We know that, between 1997 and 2000, the number of people employed in what Statistics New Zealand calls "Government administration and defence" decreased by nearly 8%. In the three years from 2000 to 2003 on the other hand, the number increased by over 10% - and we know that the extra people weren't employed in the armed services! The Government is employing more public servants to take money off us, so they can employ more public servants to give it back to us!

Tragically for hundreds of thousands of New Zealanders and their children, they are giving it back to us with no expectation that we will help ourselves, or at least no insistence that we help ourselves. The Government has provided some carrot to encourage people off benefits, but has removed the stick. There is no strong pressure for people to get off their backsides and get a job, despite a desperate shortage of employees in most parts of the country. There is no adequate policing of people moving from the unemployment benefit to the sickness benefit. There is no adequate policing of the DPB, a situation which creates strong financial incentives for a woman not to name the father of her child or children and not to get married.

Being soft on welfare may sound a kind and compassionate thing to do. It may make the Government feel good. But it certainly doesn't help those locked into a life of dependency, deprivation, and degradation.

Mr Speaker, two years ago Dr Cullen said that it would be clear by the middle of this year whether New Zealand was on track to lift its growth rate so we could gradually get back into the top half of the OECD. Well, the middle of 2004 is just one month away, and this Budget makes it clear that the Treasury sees no prospect of any lift in our growth rate.

The OECD, in its report last December, suggested that the slide in our relative living standards, which was a feature of the seventies and eighties, had been arrested, "but a further acceleration - necessary if New Zealand is to move back into the top half of the OECD ranking, as the government is intent on doing - is still not in sight".

Mr Speaker, Dr Cullen can't be expected to carry all of the blame for this deplorable situation.
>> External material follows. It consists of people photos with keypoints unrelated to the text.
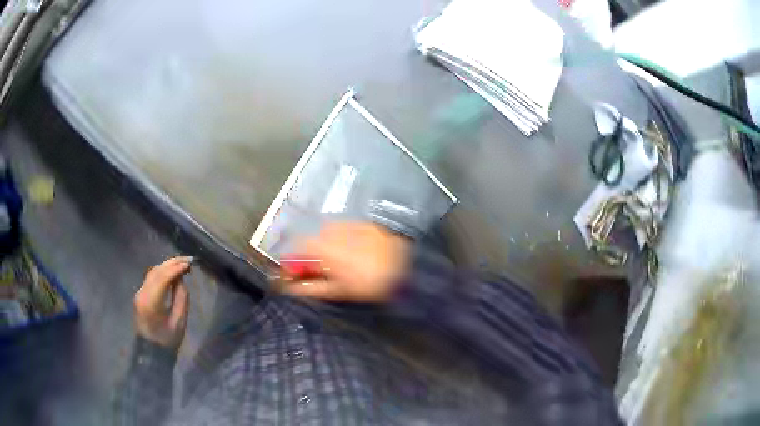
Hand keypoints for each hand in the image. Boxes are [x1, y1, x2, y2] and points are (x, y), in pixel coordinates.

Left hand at [133, 256, 191, 349]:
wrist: (151, 352)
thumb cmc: (167, 340)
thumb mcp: (179, 322)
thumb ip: (181, 298)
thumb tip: (181, 279)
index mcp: (151, 302)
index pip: (163, 277)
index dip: (176, 268)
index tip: (190, 264)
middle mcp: (142, 293)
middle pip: (156, 271)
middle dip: (172, 263)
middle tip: (188, 260)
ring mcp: (139, 293)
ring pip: (152, 272)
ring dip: (167, 266)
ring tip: (182, 264)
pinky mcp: (140, 295)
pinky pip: (151, 278)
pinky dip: (162, 272)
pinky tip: (171, 272)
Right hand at [280, 222, 410, 301]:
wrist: (406, 263)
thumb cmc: (369, 282)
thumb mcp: (338, 290)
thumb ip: (310, 288)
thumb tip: (290, 288)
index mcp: (319, 247)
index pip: (292, 252)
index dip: (290, 266)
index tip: (293, 279)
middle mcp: (327, 230)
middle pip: (308, 244)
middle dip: (309, 260)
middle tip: (319, 276)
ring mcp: (345, 223)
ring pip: (325, 237)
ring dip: (324, 250)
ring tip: (339, 266)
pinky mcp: (360, 223)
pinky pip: (342, 232)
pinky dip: (340, 243)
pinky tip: (353, 255)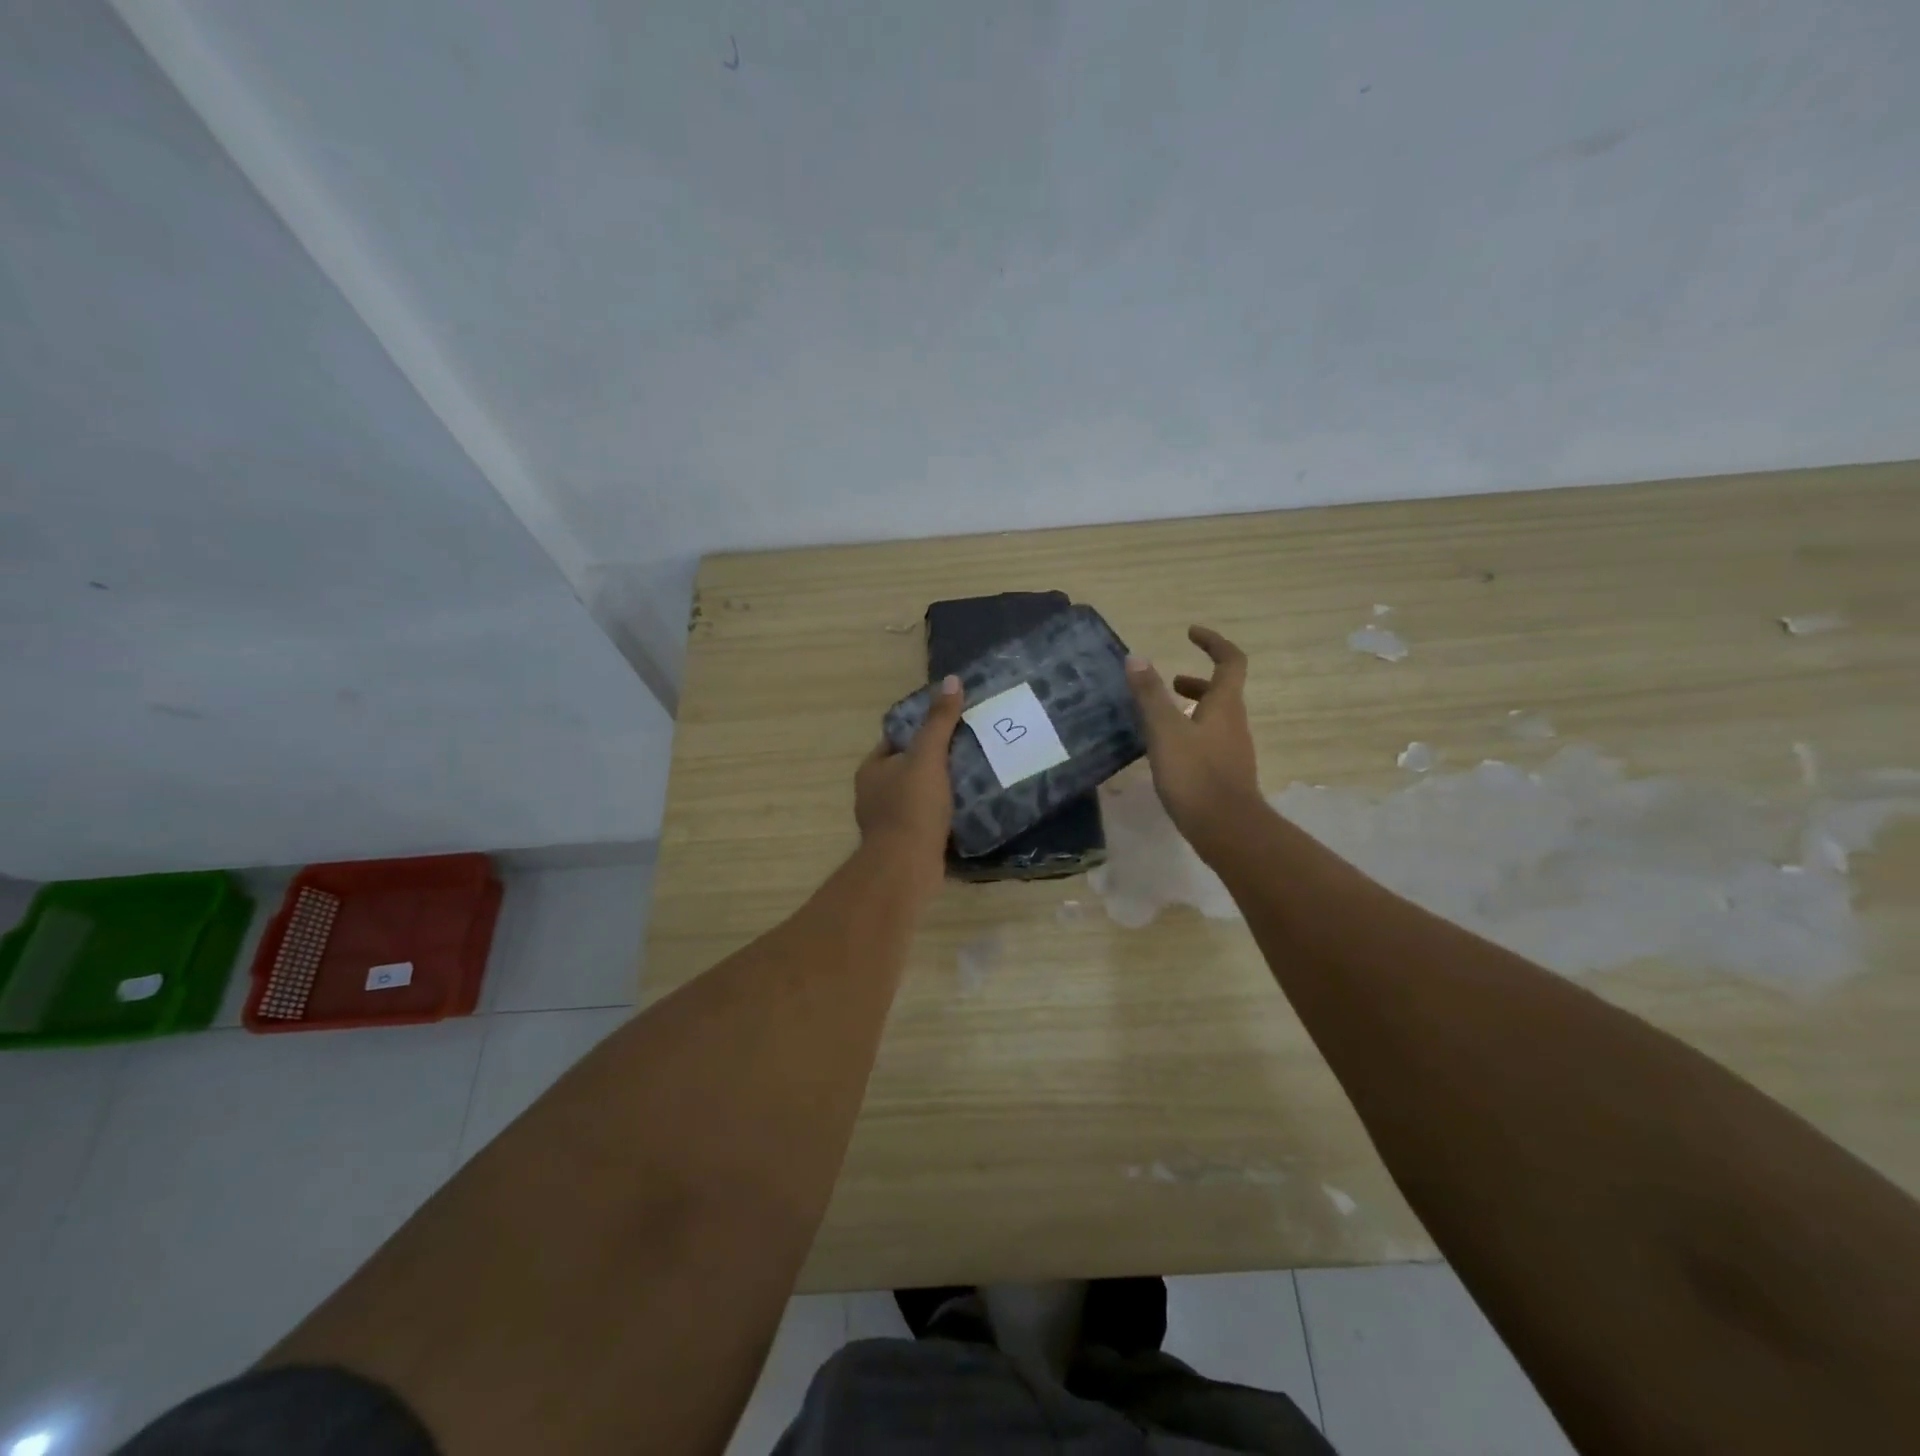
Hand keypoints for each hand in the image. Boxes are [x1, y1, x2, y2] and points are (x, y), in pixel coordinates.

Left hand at [855, 674, 963, 892]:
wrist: (905, 867)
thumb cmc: (912, 807)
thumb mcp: (928, 757)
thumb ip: (939, 721)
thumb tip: (951, 680)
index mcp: (871, 770)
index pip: (895, 741)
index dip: (920, 732)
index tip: (949, 728)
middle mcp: (872, 794)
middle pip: (906, 768)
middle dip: (931, 762)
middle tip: (967, 752)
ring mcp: (886, 822)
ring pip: (915, 796)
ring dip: (938, 790)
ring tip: (971, 780)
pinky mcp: (903, 844)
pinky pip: (924, 820)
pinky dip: (940, 815)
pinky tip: (964, 812)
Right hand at [1126, 626, 1262, 855]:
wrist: (1227, 829)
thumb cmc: (1196, 774)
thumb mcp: (1165, 731)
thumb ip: (1150, 694)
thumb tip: (1136, 657)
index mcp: (1225, 705)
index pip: (1230, 661)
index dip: (1213, 642)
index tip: (1190, 633)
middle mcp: (1234, 723)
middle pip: (1222, 690)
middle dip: (1196, 681)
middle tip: (1168, 682)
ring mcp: (1232, 750)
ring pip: (1214, 718)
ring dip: (1191, 709)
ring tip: (1159, 717)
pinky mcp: (1224, 773)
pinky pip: (1208, 741)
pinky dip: (1189, 734)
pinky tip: (1165, 751)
The Prime Minister and other Ministers must share the blame.

But as Minister of Finance he must bear primary responsibility for the Budget, for its failure to give most hard-working New Zealanders any tax relief, for its failure to reduce the company tax rate, for its continued waste of taxpayers' money on extravagant and possibly fraudulent programmes.

Little wonder that that same document makes it clear there is no prospect whatsoever of achieving what the Government claims to be its highest priority, namely raising the living standards of all New Zealanders to those enjoyed in other developed countries.

Never before had a Minister of Finance and a government faced such an opportunity to invest wisely in the future of our country.

Never before had a Minister enjoyed such capacity to say to hard-working, innovative New Zealanders that he saw them as the key to unlocking the country's potential, and that the Government would back them.

Never before had a Government enjoyed such an opportunity to say to the 500,000 New Zealanders living abroad - the children and grandchildren of people still here - you can have a great future back home.

But this Government did not see this as a Budget of opportunity. Asked to choose between self-reliance and dependency, they chose the latter.

Given the chance to chart a bold and better way forward, they had no answers.

The clear and overwhelming message in this Budget to all of those who believe New Zealand can do better is that the only way to achieve this is to bring about a change of Government at the earliest opportunity.